● **What to do**
Reproduce every line of the data below word for word, keeping the order unchanged.

>> start Task input

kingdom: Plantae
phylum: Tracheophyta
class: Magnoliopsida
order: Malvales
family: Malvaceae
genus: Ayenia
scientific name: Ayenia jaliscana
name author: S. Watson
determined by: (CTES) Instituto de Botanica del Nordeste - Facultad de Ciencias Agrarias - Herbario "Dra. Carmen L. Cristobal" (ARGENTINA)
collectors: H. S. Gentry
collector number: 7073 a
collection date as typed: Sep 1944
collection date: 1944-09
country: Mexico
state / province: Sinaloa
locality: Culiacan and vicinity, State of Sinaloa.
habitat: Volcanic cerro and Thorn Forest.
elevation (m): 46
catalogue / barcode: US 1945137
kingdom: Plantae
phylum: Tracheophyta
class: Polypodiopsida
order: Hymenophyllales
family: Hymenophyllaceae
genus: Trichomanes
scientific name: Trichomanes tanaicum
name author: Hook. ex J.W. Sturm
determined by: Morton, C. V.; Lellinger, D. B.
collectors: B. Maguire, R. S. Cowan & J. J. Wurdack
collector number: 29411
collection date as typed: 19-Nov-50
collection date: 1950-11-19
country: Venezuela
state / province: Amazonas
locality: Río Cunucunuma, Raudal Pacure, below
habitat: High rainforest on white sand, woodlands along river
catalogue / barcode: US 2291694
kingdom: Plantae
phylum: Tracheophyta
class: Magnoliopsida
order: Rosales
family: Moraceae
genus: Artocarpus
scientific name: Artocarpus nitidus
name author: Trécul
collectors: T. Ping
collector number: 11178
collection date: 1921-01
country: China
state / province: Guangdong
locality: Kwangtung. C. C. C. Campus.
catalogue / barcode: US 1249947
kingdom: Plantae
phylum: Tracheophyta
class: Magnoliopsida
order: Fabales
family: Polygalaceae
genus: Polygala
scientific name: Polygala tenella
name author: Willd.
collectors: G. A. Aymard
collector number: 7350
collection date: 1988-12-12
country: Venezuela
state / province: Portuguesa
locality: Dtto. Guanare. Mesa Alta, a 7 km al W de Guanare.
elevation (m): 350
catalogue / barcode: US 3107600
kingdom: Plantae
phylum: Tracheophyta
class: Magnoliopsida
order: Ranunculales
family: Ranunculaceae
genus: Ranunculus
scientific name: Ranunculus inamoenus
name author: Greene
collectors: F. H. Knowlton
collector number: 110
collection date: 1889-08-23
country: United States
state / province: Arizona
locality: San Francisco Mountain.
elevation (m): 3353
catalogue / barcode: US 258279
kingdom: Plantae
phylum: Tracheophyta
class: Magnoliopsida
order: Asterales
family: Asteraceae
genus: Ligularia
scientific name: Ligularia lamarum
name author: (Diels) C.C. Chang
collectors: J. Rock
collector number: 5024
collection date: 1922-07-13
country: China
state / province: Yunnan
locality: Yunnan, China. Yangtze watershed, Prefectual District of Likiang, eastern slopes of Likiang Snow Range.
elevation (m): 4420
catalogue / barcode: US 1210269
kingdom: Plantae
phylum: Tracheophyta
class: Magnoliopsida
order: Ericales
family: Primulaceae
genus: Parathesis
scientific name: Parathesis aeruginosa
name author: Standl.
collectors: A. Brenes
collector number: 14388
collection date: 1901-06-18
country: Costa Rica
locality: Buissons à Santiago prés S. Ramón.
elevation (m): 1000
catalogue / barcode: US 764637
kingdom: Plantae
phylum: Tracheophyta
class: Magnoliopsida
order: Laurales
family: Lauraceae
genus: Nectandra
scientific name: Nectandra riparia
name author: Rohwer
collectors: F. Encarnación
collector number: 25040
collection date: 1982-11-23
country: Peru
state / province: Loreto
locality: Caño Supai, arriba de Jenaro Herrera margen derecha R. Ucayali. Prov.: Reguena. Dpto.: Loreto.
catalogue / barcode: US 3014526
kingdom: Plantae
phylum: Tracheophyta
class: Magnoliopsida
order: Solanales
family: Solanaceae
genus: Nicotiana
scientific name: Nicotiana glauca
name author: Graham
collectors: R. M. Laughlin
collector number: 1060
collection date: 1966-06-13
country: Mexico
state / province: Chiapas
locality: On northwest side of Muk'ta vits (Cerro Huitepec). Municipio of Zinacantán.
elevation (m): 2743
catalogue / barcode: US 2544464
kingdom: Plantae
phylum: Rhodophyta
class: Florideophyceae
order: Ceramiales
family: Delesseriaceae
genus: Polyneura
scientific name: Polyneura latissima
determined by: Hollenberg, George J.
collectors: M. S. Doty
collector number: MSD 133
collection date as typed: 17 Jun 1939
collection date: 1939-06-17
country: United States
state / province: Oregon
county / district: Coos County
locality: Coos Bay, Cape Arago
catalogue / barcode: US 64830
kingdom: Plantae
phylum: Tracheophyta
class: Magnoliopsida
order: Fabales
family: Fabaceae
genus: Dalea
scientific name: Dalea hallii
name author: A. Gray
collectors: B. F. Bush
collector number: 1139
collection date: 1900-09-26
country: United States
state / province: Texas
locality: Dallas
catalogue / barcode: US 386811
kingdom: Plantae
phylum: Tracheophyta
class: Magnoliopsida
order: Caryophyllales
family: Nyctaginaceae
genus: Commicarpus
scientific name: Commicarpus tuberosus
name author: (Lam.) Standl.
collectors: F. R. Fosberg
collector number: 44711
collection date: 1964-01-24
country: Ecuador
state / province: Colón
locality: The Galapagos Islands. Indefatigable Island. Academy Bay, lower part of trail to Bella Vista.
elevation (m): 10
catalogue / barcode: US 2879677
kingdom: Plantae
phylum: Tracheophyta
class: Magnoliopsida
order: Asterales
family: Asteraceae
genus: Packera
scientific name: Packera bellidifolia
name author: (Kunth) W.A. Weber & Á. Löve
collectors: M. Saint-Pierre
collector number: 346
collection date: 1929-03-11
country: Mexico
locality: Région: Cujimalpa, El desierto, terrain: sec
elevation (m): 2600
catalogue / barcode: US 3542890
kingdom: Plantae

>> end Task input

● **Exercise output**
kingdom: Plantae
phylum: Tracheophyta
class: Magnoliopsida
order: Malvales
family: Malvaceae
genus: Ayenia
scientific name: Ayenia jaliscana
name author: S. Watson
determined by: (CTES) Instituto de Botanica del Nordeste - Facultad de Ciencias Agrarias - Herbario "Dra. Carmen L. Cristobal" (ARGENTINA)
collectors: H. S. Gentry
collector number: 7073 a
collection date as typed: Sep 1944
collection date: 1944-09
country: Mexico
state / province: Sinaloa
locality: Culiacan and vicinity, State of Sinaloa.
habitat: Volcanic cerro and Thorn Forest.
elevation (m): 46
catalogue / barcode: US 1945137
kingdom: Plantae
phylum: Tracheophyta
class: Polypodiopsida
order: Hymenophyllales
family: Hymenophyllaceae
genus: Trichomanes
scientific name: Trichomanes tanaicum
name author: Hook. ex J.W. Sturm
determined by: Morton, C. V.; Lellinger, D. B.
collectors: B. Maguire, R. S. Cowan & J. J. Wurdack
collector number: 29411
collection date as typed: 19-Nov-50
collection date: 1950-11-19
country: Venezuela
state / province: Amazonas
locality: Río Cunucunuma, Raudal Pacure, below
habitat: High rainforest on white sand, woodlands along river
catalogue / barcode: US 2291694
kingdom: Plantae
phylum: Tracheophyta
class: Magnoliopsida
order: Rosales
family: Moraceae
genus: Artocarpus
scientific name: Artocarpus nitidus
name author: Trécul
collectors: T. Ping
collector number: 11178
collection date: 1921-01
country: China
state / province: Guangdong
locality: Kwangtung. C. C. C. Campus.
catalogue / barcode: US 1249947
kingdom: Plantae
phylum: Tracheophyta
class: Magnoliopsida
order: Fabales
family: Polygalaceae
genus: Polygala
scientific name: Polygala tenella
name author: Willd.
collectors: G. A. Aymard
collector number: 7350
collection date: 1988-12-12
country: Venezuela
state / province: Portuguesa
locality: Dtto. Guanare. Mesa Alta, a 7 km al W de Guanare.
elevation (m): 350
catalogue / barcode: US 3107600
kingdom: Plantae
phylum: Tracheophyta
class: Magnoliopsida
order: Ranunculales
family: Ranunculaceae
genus: Ranunculus
scientific name: Ranunculus inamoenus
name author: Greene
collectors: F. H. Knowlton
collector number: 110
collection date: 1889-08-23
country: United States
state / province: Arizona
locality: San Francisco Mountain.
elevation (m): 3353
catalogue / barcode: US 258279
kingdom: Plantae
phylum: Tracheophyta
class: Magnoliopsida
order: Asterales
family: Asteraceae
genus: Ligularia
scientific name: Ligularia lamarum
name author: (Diels) C.C. Chang
collectors: J. Rock
collector number: 5024
collection date: 1922-07-13
country: China
state / province: Yunnan
locality: Yunnan, China. Yangtze watershed, Prefectual District of Likiang, eastern slopes of Likiang Snow Range.
elevation (m): 4420
catalogue / barcode: US 1210269
kingdom: Plantae
phylum: Tracheophyta
class: Magnoliopsida
order: Ericales
family: Primulaceae
genus: Parathesis
scientific name: Parathesis aeruginosa
name author: Standl.
collectors: A. Brenes
collector number: 14388
collection date: 1901-06-18
country: Costa Rica
locality: Buissons à Santiago prés S. Ramón.
elevation (m): 1000
catalogue / barcode: US 764637
kingdom: Plantae
phylum: Tracheophyta
class: Magnoliopsida
order: Laurales
family: Lauraceae
genus: Nectandra
scientific name: Nectandra riparia
name author: Rohwer
collectors: F. Encarnación
collector number: 25040
collection date: 1982-11-23
country: Peru
state / province: Loreto
locality: Caño Supai, arriba de Jenaro Herrera margen derecha R. Ucayali. Prov.: Reguena. Dpto.: Loreto.
catalogue / barcode: US 3014526
kingdom: Plantae
phylum: Tracheophyta
class: Magnoliopsida
order: Solanales
family: Solanaceae
genus: Nicotiana
scientific name: Nicotiana glauca
name author: Graham
collectors: R. M. Laughlin
collector number: 1060
collection date: 1966-06-13
country: Mexico
state / province: Chiapas
locality: On northwest side of Muk'ta vits (Cerro Huitepec). Municipio of Zinacantán.
elevation (m): 2743
catalogue / barcode: US 2544464
kingdom: Plantae
phylum: Rhodophyta
class: Florideophyceae
order: Ceramiales
family: Delesseriaceae
genus: Polyneura
scientific name: Polyneura latissima
determined by: Hollenberg, George J.
collectors: M. S. Doty
collector number: MSD 133
collection date as typed: 17 Jun 1939
collection date: 1939-06-17
country: United States
state / province: Oregon
county / district: Coos County
locality: Coos Bay, Cape Arago
catalogue / barcode: US 64830
kingdom: Plantae
phylum: Tracheophyta
class: Magnoliopsida
order: Fabales
family: Fabaceae
genus: Dalea
scientific name: Dalea hallii
name author: A. Gray
collectors: B. F. Bush
collector number: 1139
collection date: 1900-09-26
country: United States
state / province: Texas
locality: Dallas
catalogue / barcode: US 386811
kingdom: Plantae
phylum: Tracheophyta
class: Magnoliopsida
order: Caryophyllales
family: Nyctaginaceae
genus: Commicarpus
scientific name: Commicarpus tuberosus
name author: (Lam.) Standl.
collectors: F. R. Fosberg
collector number: 44711
collection date: 1964-01-24
country: Ecuador
state / province: Colón
locality: The Galapagos Islands. Indefatigable Island. Academy Bay, lower part of trail to Bella Vista.
elevation (m): 10
catalogue / barcode: US 2879677
kingdom: Plantae
phylum: Tracheophyta
class: Magnoliopsida
order: Asterales
family: Asteraceae
genus: Packera
scientific name: Packera bellidifolia
name author: (Kunth) W.A. Weber & Á. Löve
collectors: M. Saint-Pierre
collector number: 346
collection date: 1929-03-11
country: Mexico
locality: Région: Cujimalpa, El desierto, terrain: sec
elevation (m): 2600
catalogue / barcode: US 3542890
kingdom: Plantae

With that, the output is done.